» Exercise requirements: What this exercise needs is every entry restated as written, with no pictures.

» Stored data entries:

========

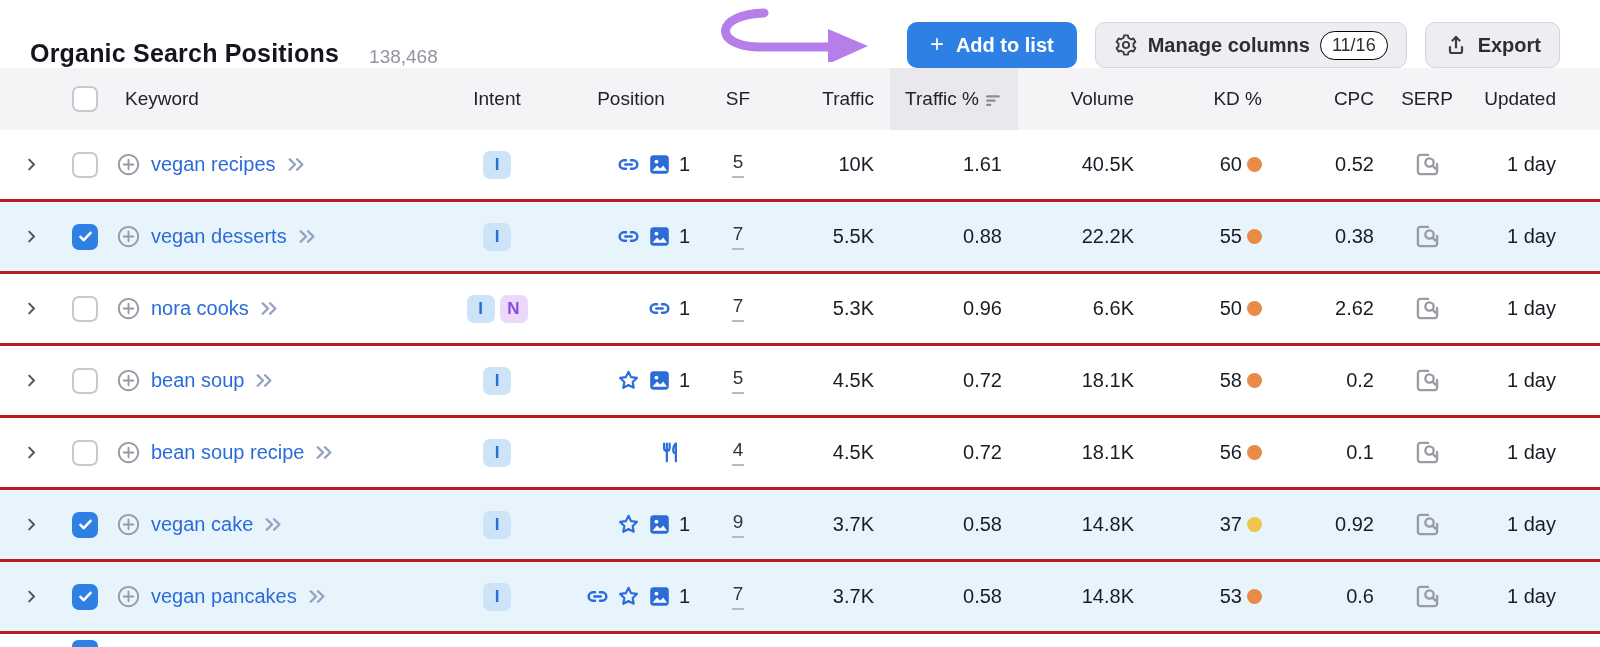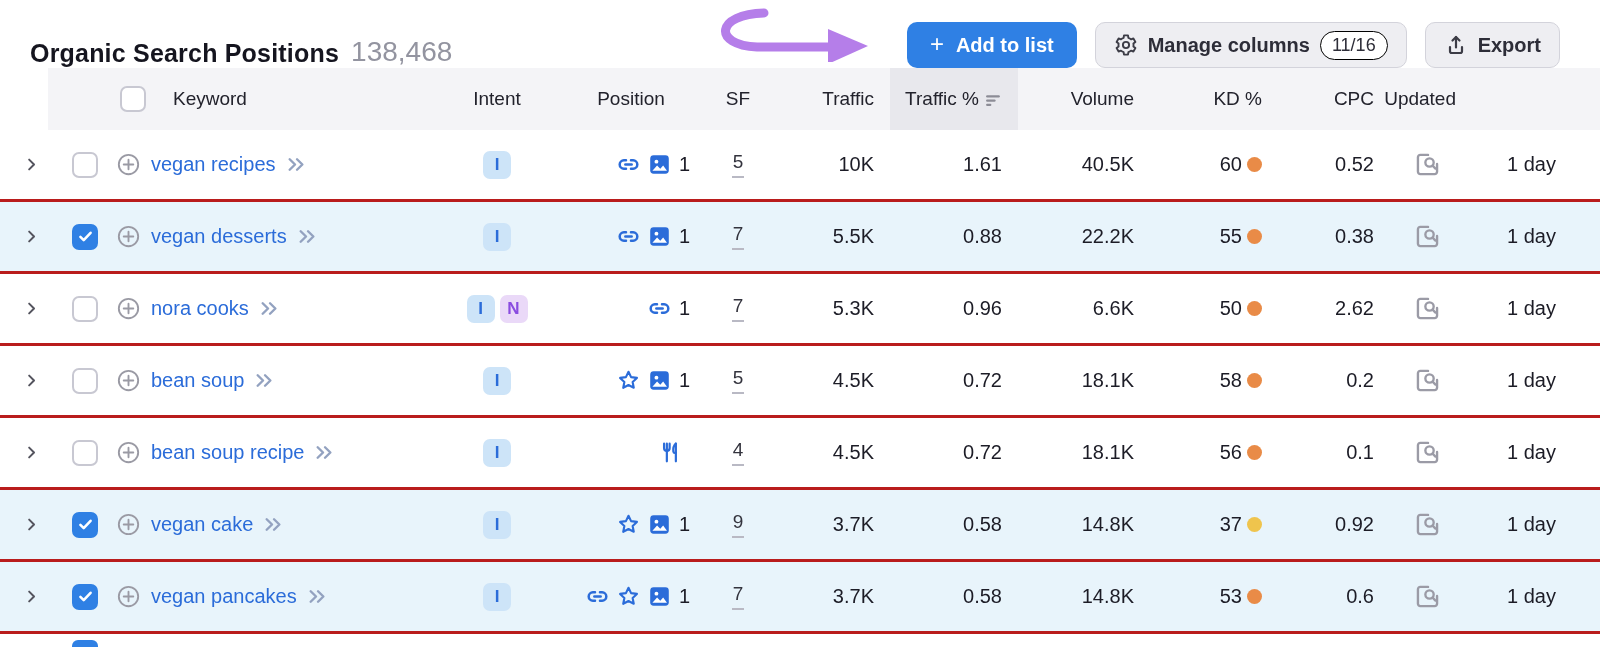"138,468" .page-count { font-size: 28px -> 19px; margin-left: 12px -> 30px }
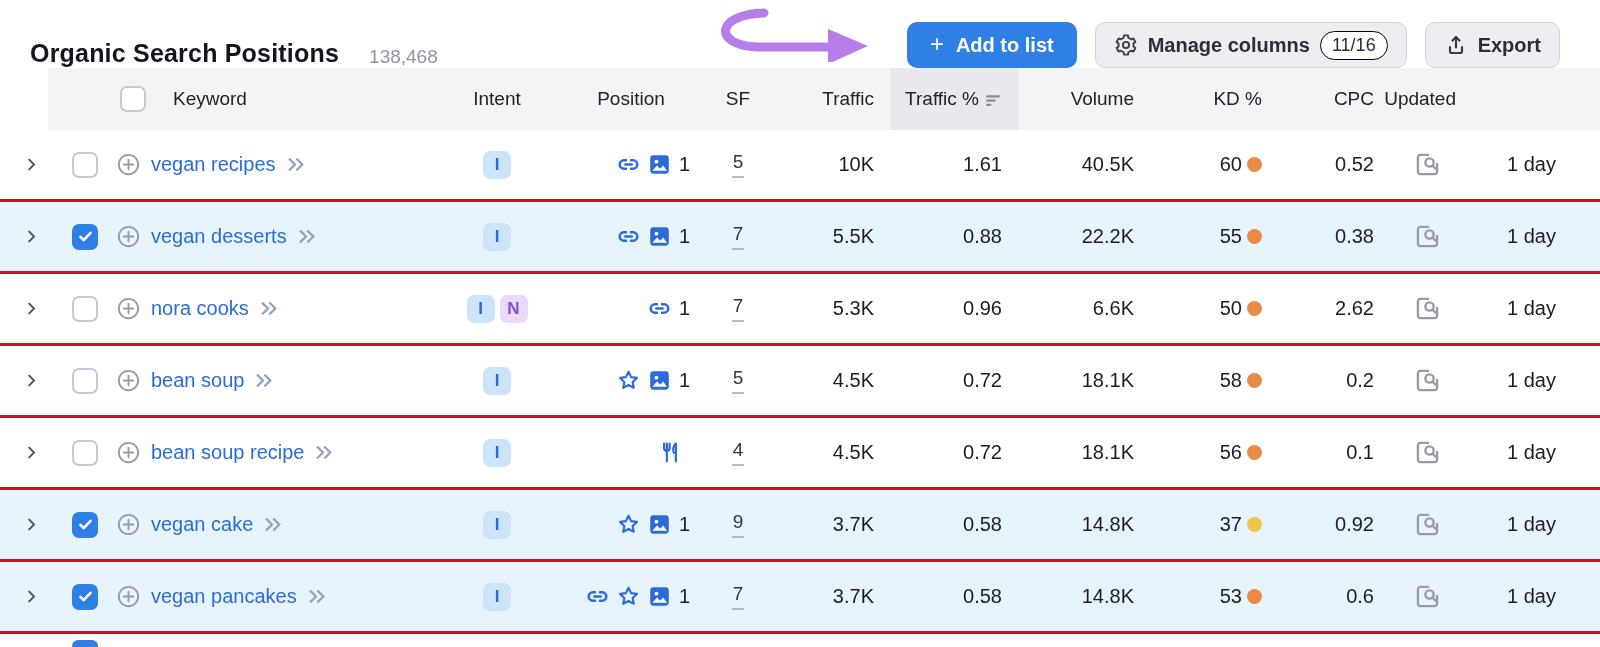"Keyword" .thead { margin-left: 48px -> none }
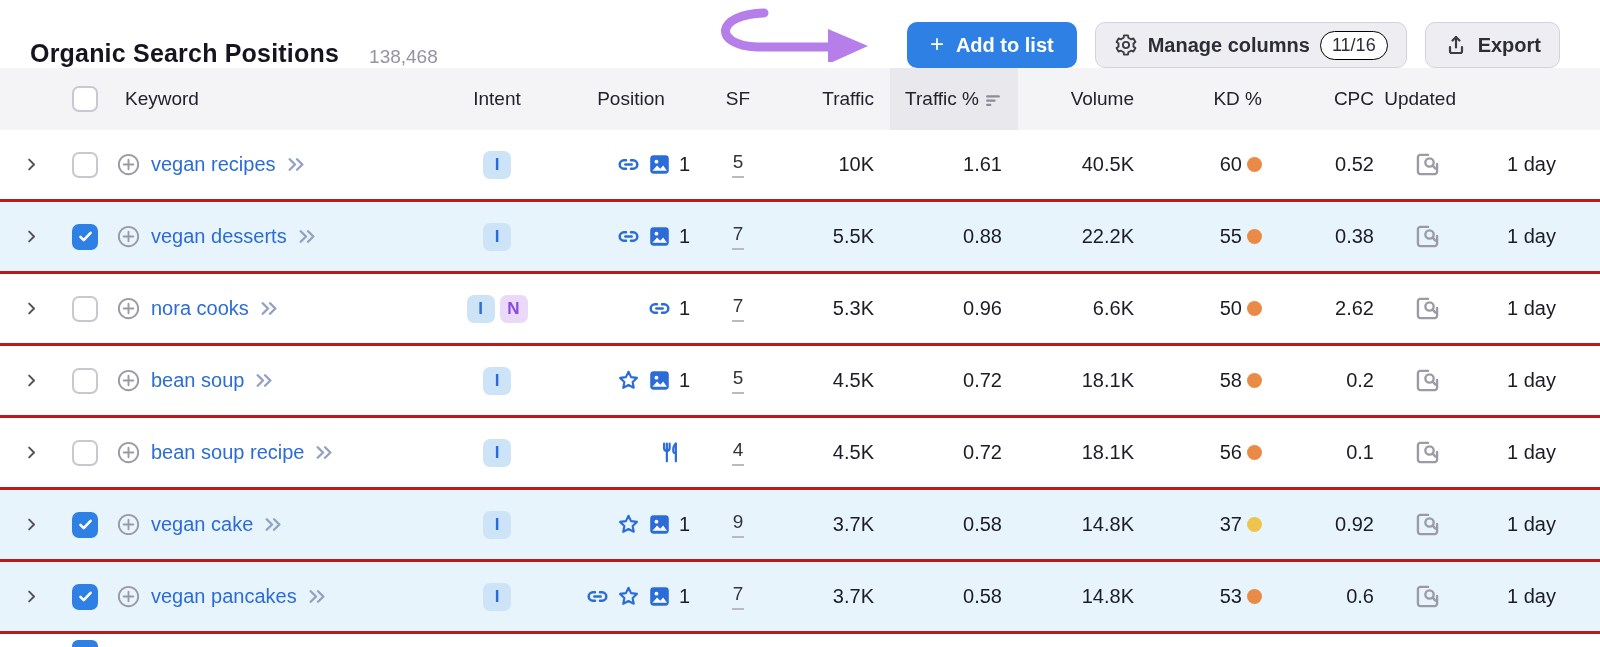"SERP" div.th { html: none -> <div>SERP</div> }
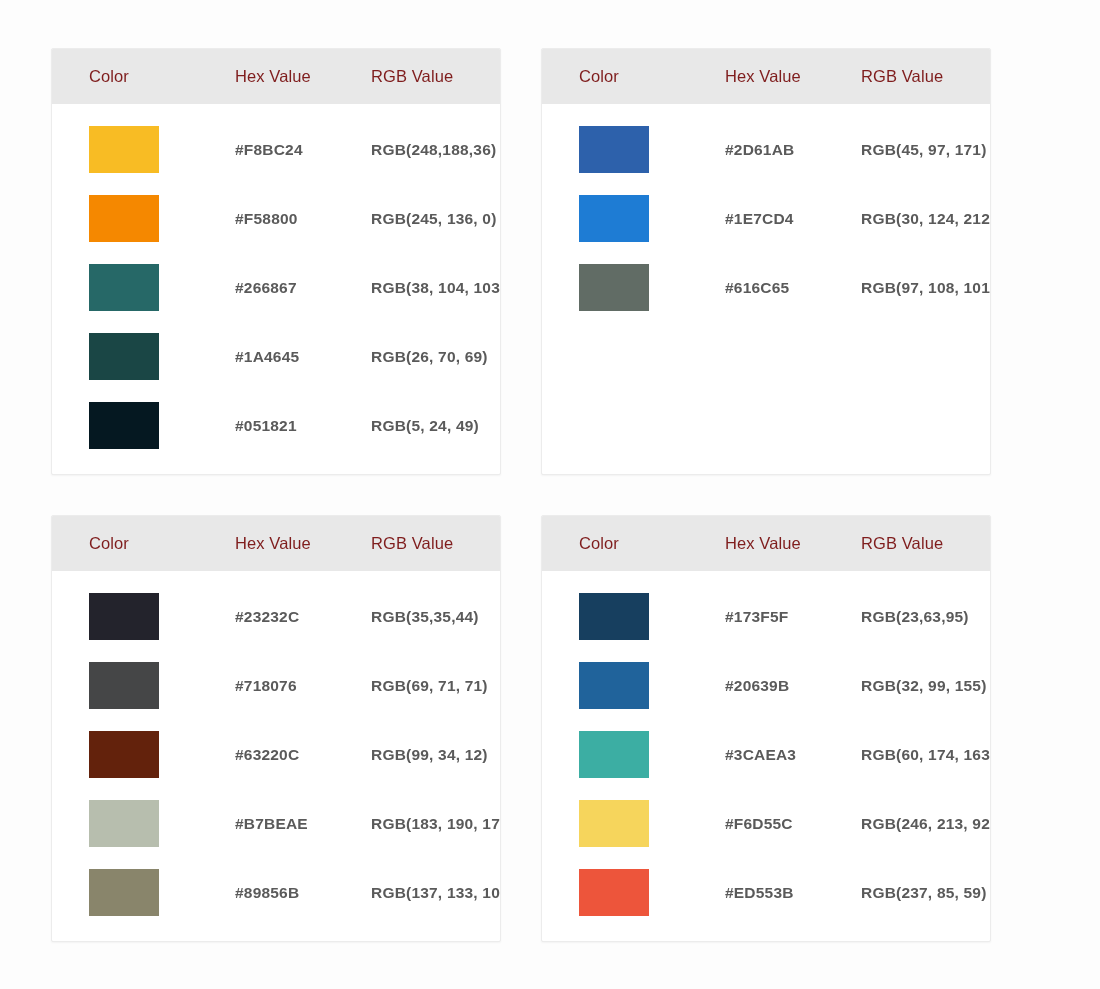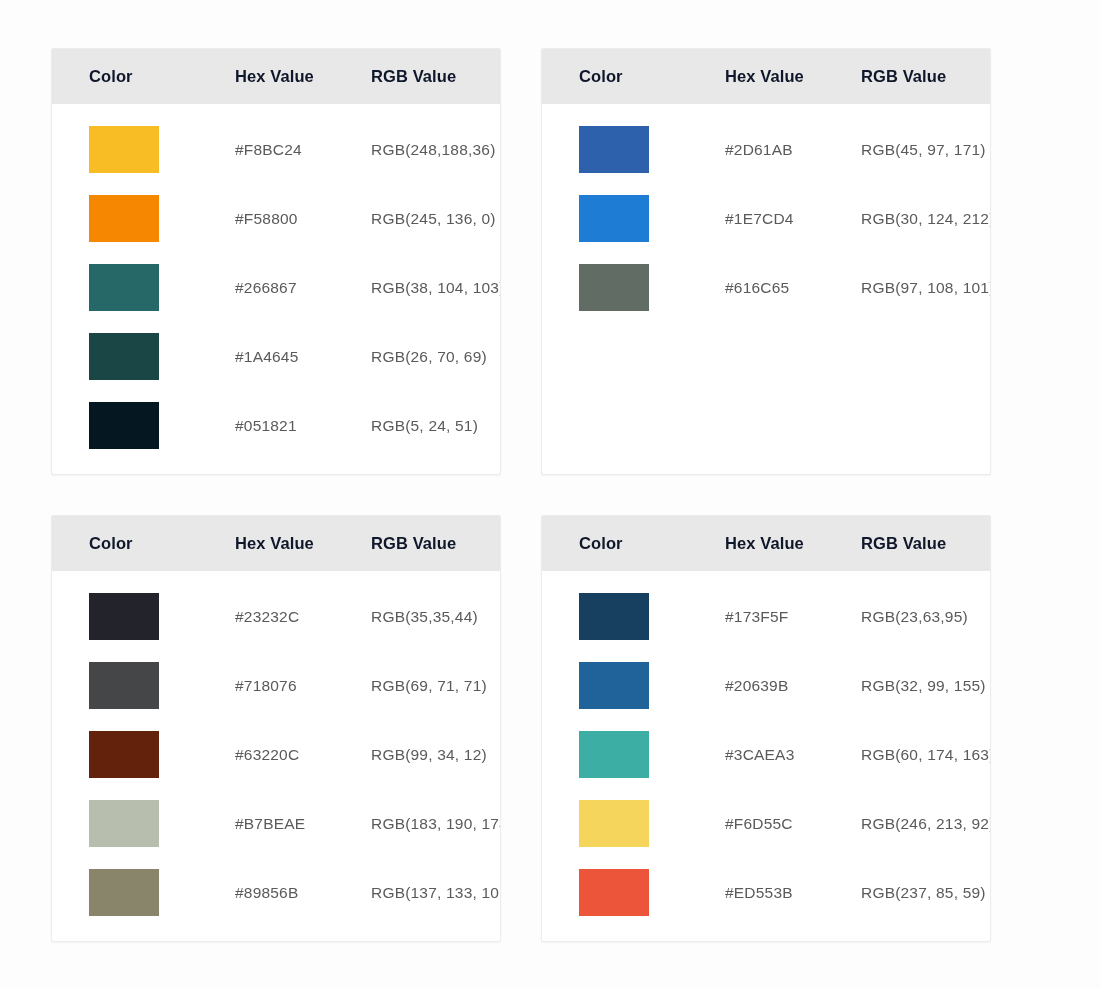"Color" .card-header .th { color: #0f172a -> #7f1d1d; font-weight: bold -> normal }
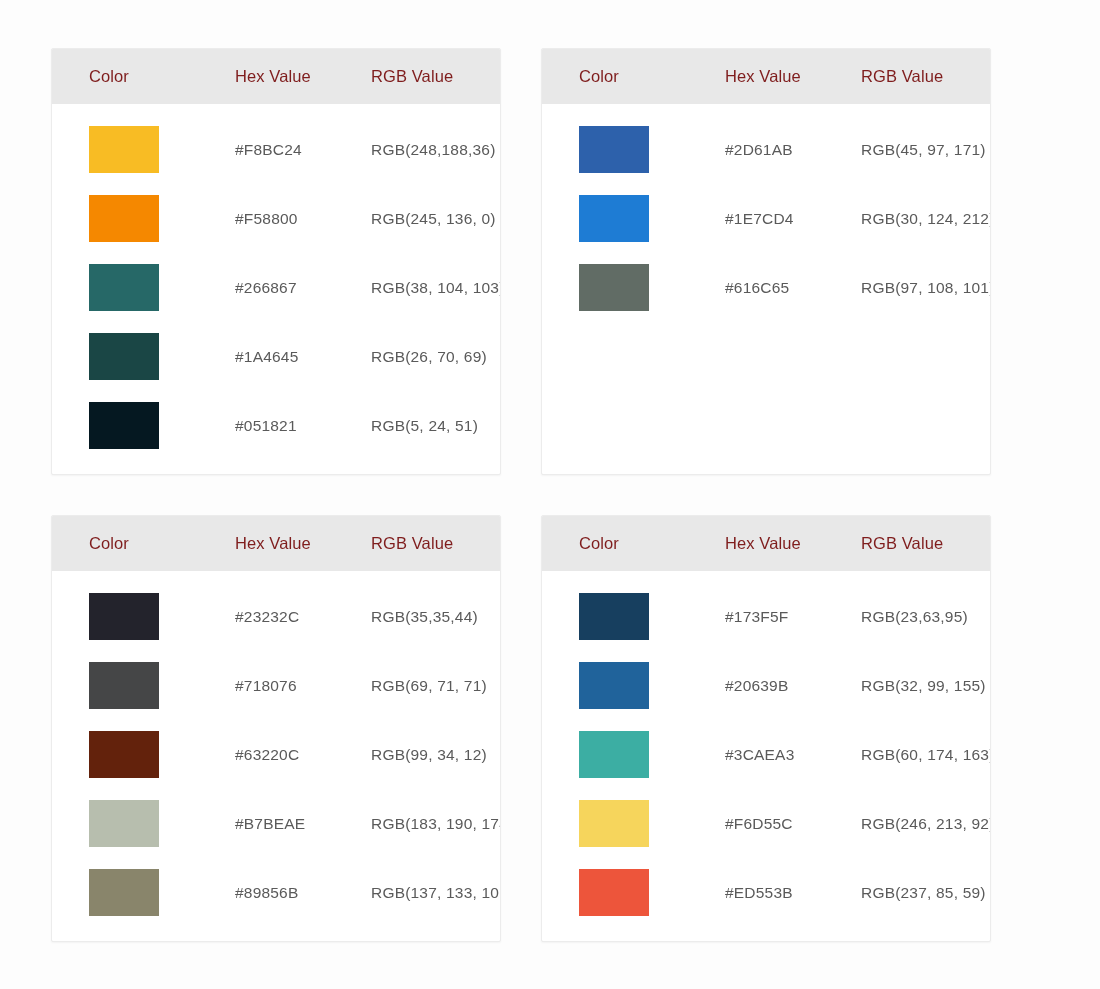"#F8BC24" .card-body { font-weight: none -> bold }
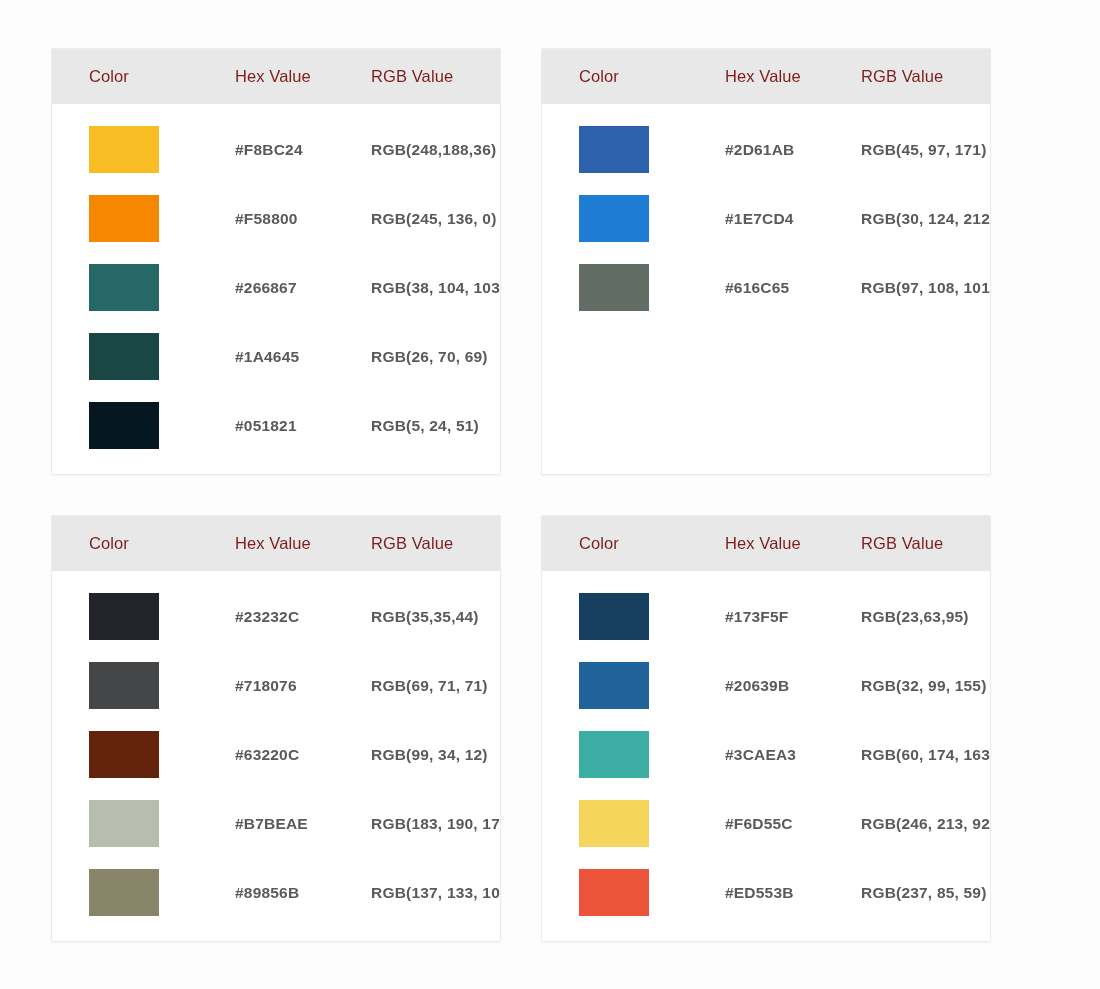"RGB(5, 24, 51)" span.cell-rgb { text: 51 -> 49 }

========

» Result:
"138,468" .page-count { font-size: 28px -> 19px; margin-left: 12px -> 30px }
"Keyword" .thead { margin-left: 48px -> none }
"SERP" div.th { html: none -> <div>SERP</div> }
"Color" .card-header .th { color: #0f172a -> #7f1d1d; font-weight: bold -> normal }
"#F8BC24" .card-body { font-weight: none -> bold }
"RGB(5, 24, 51)" span.cell-rgb { text: 51 -> 49 }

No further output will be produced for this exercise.